Existem efetivamente formas do género feminino que aparentemente são as que correspondem a certos substantivos do género masculino; é o caso de carrinha em relação a carrinho. No entanto, carrinha e outros substantivos do género feminino, geralmente referentes a entidades não animadas (saca, pipa, cesta), não designam exatamente entes do género feminino, sendo antes palavras com significado não relacionado com o contraste de género (ou seja, não são propriamente as formas de feminino de carrinho, saco, pipo, cesto). Este contraste é observado por Evanildo Bechara, na sua Moderna Gramática Portuguesa (2002, p. 132):

«É pacífica [...] a informação de que a oposição masculino–feminino faz alusão a outros aspetos da realidade, diferentes da diversidade de sexo, e serve para distinguir os objetos substantivos por certas qualidades semânticas, pelas quais o masculino é uma forma geral, não-marcada semanticamente, enquanto o feminino expressa uma especialização qualquer:

barco/barca (= barco grande)

jarro/jarrra (um tipo especial de jarro)

lobo/loba (a fêmea do animal chamado lobo)

Esta aplicação semântica faz dos pares barco/barca e restantes da série acima não serem considerados primariamente formas de uma flexão, mas palavras diferentes marcadas pelo processo de derivação. Esta função semântica está fora do domínio da flexão [...].»

Sendo assim, deve assinalar-se que carrinha se fixou na língua com significado próprio, que não é o mesmo de carrinho, «carro pequeno», mas, sim, o de «camioneta pequena, fechada ou aberta, usada no transporte de passageiros e mercadorias = furgoneta» (Dicionário Priberam da Língua Portuguesa).

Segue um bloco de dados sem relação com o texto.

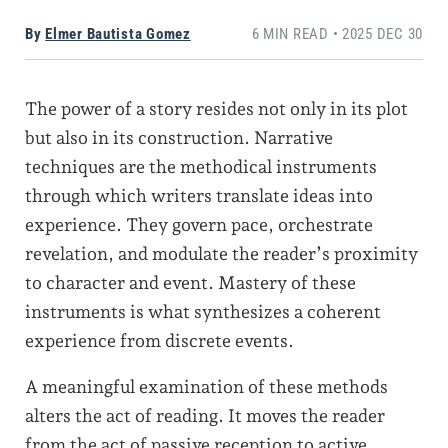
By
Elmer Bautista Gomez
6 MIN READ • 2025 DEC 30
The power of a story resides not only in its plot
but also in its construction. Narrative
techniques are the methodical instruments
through which writers translate ideas into
experience. They govern pace, orchestrate
revelation, and modulate the reader’s proximity
to character and event. Mastery of these
instruments is what synthesizes a coherent
experience from discrete events.
A meaningful examination of these methods
alters the act of reading. It moves the reader
from the act of passive reception to active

Esta especialização tem paralelo noutras formas, originariamente aumentativas e diminutivas, que adquiriram, ao longo do tempo, significados especiais, por vezes dissociados do sentido da palavra derivante. Celso Cunha e Lindley Cintra, na Nova Gramática do Português Contemporâneo (1984, p. 200), destacam algumas destas palavras: cartão, ferrão, florão, portão, cartilha, cavalete, corpete, flautim, lingueta, pastilha, vidrilho.